The Supreme Court released its decision in our case, the Office of the Children’s Lawyer vs. Balev today. I am glad to report that a majority of the Supreme Court adopted our submissions entirely and made significant changes to the interpretation of the concept of “habitual residence” under the Hague Convention on the Civil Aspects of Child Abduction. Specifically, the Supreme Court rejected the “parental intention” approach to the interpretation of habitual residence in favour of the hybrid approach. You can read the complete judgment here.
This decision is a significant departure from the established definition of habitual residence adopted by most Canadian courts up to this point. By doing so, the Supreme Court has finally aligned Canadian jurisprudence to the approach adopted by most of the signatories of the Hague Convention, including the UK, the European Union, Australia, New Zealand, and some circuit courts in the US. It also signals a more respectful approach towards the views of children, ensuring that they are listened to, without making them determinative.
Predictably, immediately after the decision was released, several commentators and the Respondent father reacted in an alarmist fashion, claiming that the Supreme Court’s decision would encourage abductions to Canada and that it would increase litigation and prolong cases. There are several reasons why this reaction misses the mark completely. Namely:
- Detractors claim that focusing on parental intent is the only way to ensure that agreements between parents are respected. In fact, the hybrid approach does not throw away parental intent. Under the hybrid model, parental intent is still an important factor and, as suggested by the majority, could be a determining factor in many cases. The hybrid approach is most properly thought of as an objective approach where the trier of fact assesses all the facts to determine whether the picture, in its entirety, suggests that one jurisdiction is the habitual residence. Parental intent continues to play a role in the hybrid model. In fact, in most cases, the hybrid approach and parental intention approach come to exactly the same conclusion, namely the return of the children to the original jurisdiction. It is only in difficult cases, such as this one, where the two may depart from one another.
- Contrary to popular belief, the parental intention approach engenders significant litigation because courts are asked to determine something that is inherently in the minds of the litigants. Both litigants will invariably behave as they usually do in litigation, that is, claim they each intended something different. In our system of law, the only way to assess this invisible intent is to have oral evidence to assess each person’s credibility – or in other words, a trial. This has been noted by various commentators as a reason why the parental intention approach leads to more litigation, not less.

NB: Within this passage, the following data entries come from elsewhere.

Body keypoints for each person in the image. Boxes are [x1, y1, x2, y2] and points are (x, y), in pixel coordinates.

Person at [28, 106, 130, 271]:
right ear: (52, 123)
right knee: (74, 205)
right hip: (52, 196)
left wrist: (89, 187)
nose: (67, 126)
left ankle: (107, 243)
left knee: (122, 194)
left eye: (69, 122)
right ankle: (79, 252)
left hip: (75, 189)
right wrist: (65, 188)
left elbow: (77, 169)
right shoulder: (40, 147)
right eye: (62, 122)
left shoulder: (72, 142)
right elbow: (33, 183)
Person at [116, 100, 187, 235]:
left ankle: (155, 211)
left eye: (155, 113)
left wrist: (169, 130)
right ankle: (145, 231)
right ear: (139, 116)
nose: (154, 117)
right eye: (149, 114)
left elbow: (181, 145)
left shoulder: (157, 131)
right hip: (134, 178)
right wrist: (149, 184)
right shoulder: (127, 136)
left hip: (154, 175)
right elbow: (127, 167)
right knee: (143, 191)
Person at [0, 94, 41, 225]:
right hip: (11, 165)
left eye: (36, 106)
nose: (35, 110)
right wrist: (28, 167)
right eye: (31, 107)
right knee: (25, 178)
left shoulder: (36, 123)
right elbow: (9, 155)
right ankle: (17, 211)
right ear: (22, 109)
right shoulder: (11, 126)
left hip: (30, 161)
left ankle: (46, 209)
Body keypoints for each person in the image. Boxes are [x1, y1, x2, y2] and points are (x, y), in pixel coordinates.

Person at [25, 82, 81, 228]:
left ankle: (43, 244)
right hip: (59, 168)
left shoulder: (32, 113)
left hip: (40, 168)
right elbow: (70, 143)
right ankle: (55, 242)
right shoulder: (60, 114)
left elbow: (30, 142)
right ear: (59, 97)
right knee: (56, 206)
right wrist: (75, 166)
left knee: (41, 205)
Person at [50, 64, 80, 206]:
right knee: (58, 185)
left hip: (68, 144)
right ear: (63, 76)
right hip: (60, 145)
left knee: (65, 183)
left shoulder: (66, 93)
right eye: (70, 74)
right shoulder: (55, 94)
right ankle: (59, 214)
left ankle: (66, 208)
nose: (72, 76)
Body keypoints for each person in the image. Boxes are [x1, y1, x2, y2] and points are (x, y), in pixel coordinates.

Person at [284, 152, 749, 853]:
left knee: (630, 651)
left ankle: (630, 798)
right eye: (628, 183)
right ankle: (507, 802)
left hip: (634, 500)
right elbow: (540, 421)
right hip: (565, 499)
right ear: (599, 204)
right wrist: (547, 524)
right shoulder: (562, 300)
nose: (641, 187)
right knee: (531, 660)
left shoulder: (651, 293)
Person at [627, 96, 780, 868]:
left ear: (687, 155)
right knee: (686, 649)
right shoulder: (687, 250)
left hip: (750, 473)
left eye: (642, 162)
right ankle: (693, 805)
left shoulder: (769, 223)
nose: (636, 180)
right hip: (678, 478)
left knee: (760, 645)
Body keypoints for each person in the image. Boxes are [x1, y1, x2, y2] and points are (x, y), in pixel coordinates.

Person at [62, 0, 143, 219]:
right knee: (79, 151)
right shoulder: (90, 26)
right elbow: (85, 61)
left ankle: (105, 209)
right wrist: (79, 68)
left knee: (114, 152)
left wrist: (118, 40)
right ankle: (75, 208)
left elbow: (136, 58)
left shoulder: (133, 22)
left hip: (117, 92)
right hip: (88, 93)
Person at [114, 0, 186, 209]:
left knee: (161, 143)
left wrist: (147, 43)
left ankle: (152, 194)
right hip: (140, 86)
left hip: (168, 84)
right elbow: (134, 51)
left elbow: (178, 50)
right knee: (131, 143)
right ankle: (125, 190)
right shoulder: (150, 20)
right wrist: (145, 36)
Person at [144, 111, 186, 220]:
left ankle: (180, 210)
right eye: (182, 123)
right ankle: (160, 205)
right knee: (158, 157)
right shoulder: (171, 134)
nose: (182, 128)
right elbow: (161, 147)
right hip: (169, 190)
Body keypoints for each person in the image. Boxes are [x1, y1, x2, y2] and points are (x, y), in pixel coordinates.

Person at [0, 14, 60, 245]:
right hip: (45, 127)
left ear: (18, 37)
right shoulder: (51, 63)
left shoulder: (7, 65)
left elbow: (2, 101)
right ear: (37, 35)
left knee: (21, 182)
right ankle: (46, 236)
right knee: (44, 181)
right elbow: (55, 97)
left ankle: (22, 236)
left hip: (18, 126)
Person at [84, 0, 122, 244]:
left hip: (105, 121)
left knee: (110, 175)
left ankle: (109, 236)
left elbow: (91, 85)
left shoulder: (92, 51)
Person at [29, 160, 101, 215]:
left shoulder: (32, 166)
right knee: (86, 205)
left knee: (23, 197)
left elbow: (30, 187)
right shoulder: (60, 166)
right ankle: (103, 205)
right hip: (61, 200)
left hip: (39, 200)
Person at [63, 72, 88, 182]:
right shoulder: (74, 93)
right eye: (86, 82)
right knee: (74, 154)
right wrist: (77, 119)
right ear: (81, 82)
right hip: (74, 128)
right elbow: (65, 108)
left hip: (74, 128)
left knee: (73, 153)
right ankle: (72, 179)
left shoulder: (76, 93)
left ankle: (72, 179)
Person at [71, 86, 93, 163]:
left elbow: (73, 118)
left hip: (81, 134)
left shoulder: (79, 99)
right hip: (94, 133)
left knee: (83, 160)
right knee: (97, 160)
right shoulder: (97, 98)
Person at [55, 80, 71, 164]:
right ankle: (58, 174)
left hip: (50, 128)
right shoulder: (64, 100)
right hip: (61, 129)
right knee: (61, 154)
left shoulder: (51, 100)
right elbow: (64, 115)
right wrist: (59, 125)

- There is no evidence to support the assertion that the hybrid approach leads to more litigation. New Zealand has adopted this approach since 2007; Australia since 2009; the European Union since 2010; the UK since 2013. The Respondent father, and some of the intervenors, who argued in favor of the parental intent approach could have produced statistics and studies to suggest that the hybrid approach has led to a significant increase in litigation and delay in these countries. In fact, none of them did. What was before the court, however, was the opposite, which is, that Canada lags far behind in terms of speed of resolving such disputes. The evidence is that the parental intention approach is not working, not the other way around.
- Finally, neither the parental intention approach nor the hybrid approach deters the removal of children. Rarely, if ever, do would-be abductors obtain legal advice from countries they intend to depart to in an effort to circumvent the Convention. What we know from research is that most parents who leave with children go to places where they have family or other connection. Whether that particular receiving state adopts the parental intention or hybrid approach is usually of no consequence to the parent who is leaving. It defies logic to suggest that one approach would have a greater deterrent effect than another.
The rejection of the parental intention approach does not mean the sky is falling. Instead, what it means is that children who are taken to Canada from Signatory States will benefit from an interpretation of the Convention that is consistent with international jurisprudence. I would have thought this would be something for us to be proud of.